Moffatt and Nichol, widely recognized as one of America's leading consultants on international trade and transportation issues, carried out the technical research on which the study is based. A multi-disciplinary team of transportation, international trade, and economic development experts provided oversight and guidance of the study, which reviewed changing macroeconomic and demographic trends over the past six decades and analyzed the effect of these changes on both consumption and production patterns. It also examined changes in the flow of both domestic and international commodities and compared these changing logistical patterns to the Region's current transportation capabilities.

The study confirmed that:

  • Global trade is increasing twice as fast as global gross domestic product.
  • Transpacific trade routes to Asia and transatlantic trade routes to Europe and the Middle East will remain strong, while trade routes to both Canada and South America show significant growth potential.
  • The global supply chain is intermodal (integrating highway, rail, and marine transportation systems) and increasingly containerized. Coastal ports serve as primary gateways for global commerce.
  • Intermodal coordination can increase transport capacity, velocity, and reliability; improve cost efficiency; and enhance energy and environmental efficiencies.

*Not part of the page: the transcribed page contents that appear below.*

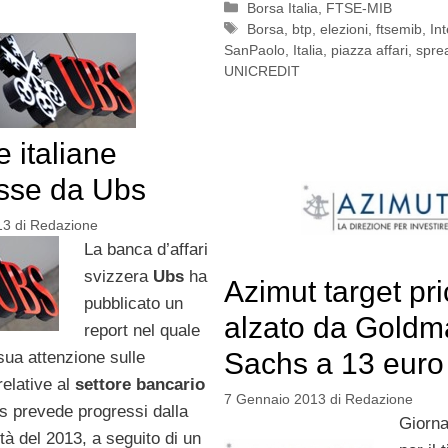
Categorie
Borsa Italia
,
FTSE-MIB
Tag
Borsa
,
btp
,
elezioni
,
ftsemib
,
In
SanPaolo
,
Italia
,
piazza affari
,
spre
UNICREDIT
 italiane
sse da Ubs
13
di
Redazione
La banca d’affari
svizzera
Ubs
ha
Azimut target pr
pubblicato un
alzato da Gold
report nel quale
Sachs a 13 euro
sua attenzione sulle
relative al
settore bancario
7 Gennaio 2013
di
Redazione
s prevede progressi dalla
Giorna
à del 2013, a seguito di un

Following the completion of the initial research, the study team hosted a series of regional workshops that engaged more than 500 civic, business, and academic leaders from across Appalachia directly in the planning process. The team then developed the Network Appalachia strategic plan for the twenty-first century, which builds on the commercial importance of the Appalachian Development Highway System. The plan features three primary components:

  1. Continue to develop the 3,090-mile Appalachian Development Highway System, 84 percent of which is now open to traffic (as of September 30, 2009). System completion will produce $3.2 billion in new wages, $5 billion in increased economic activity, and 80,500 new jobs by 2035.
  2. Establish the Appalachian Development Highway System as a regional highway foundation for a strategic network of Intermodal Corridors of Commerce. This balanced system of interconnected highway, rail, and inland waterway corridors is Appalachia's direct connection to both domestic and international markets. Models of such intermodal success include the emerging Norfolk Southern Heartland and Crescent Corridors, the new CSX National Gateway Corridor, and the proposed inland waterway Marine Highway System.
  3. Develop a growing system of inland ports to serve as key interchanges between the Region's local economies and its transportation system. Patterned after successful models in Front Royal, Virginia; Huntsville, Alabama; Somerset, Kentucky; Lenoir, North Carolina; and Dubois, Pennsylvania, these transportation and logistics centers enhance the competitiveness of existing local businesses while helping attract new enterprise and employment to host communities.

The study team also drafted a formal planning and development framework that stresses the importance of stronger advocacy, including new partnerships between inland and coastal regions; expanded planning focused on interjurisdictional and intermodal coordination; and increased investment emphasizing new and expanded public/private cooperation.

In noting the success of the Appalachian Development Highway System in facilitating commerce, the growth of new intermodal corridors, and the expansion of inland ports, the team stressed the opportunity to build on this transportation momentum to achieve the domestic and international market access that will be critical to Appalachia's continued economic development.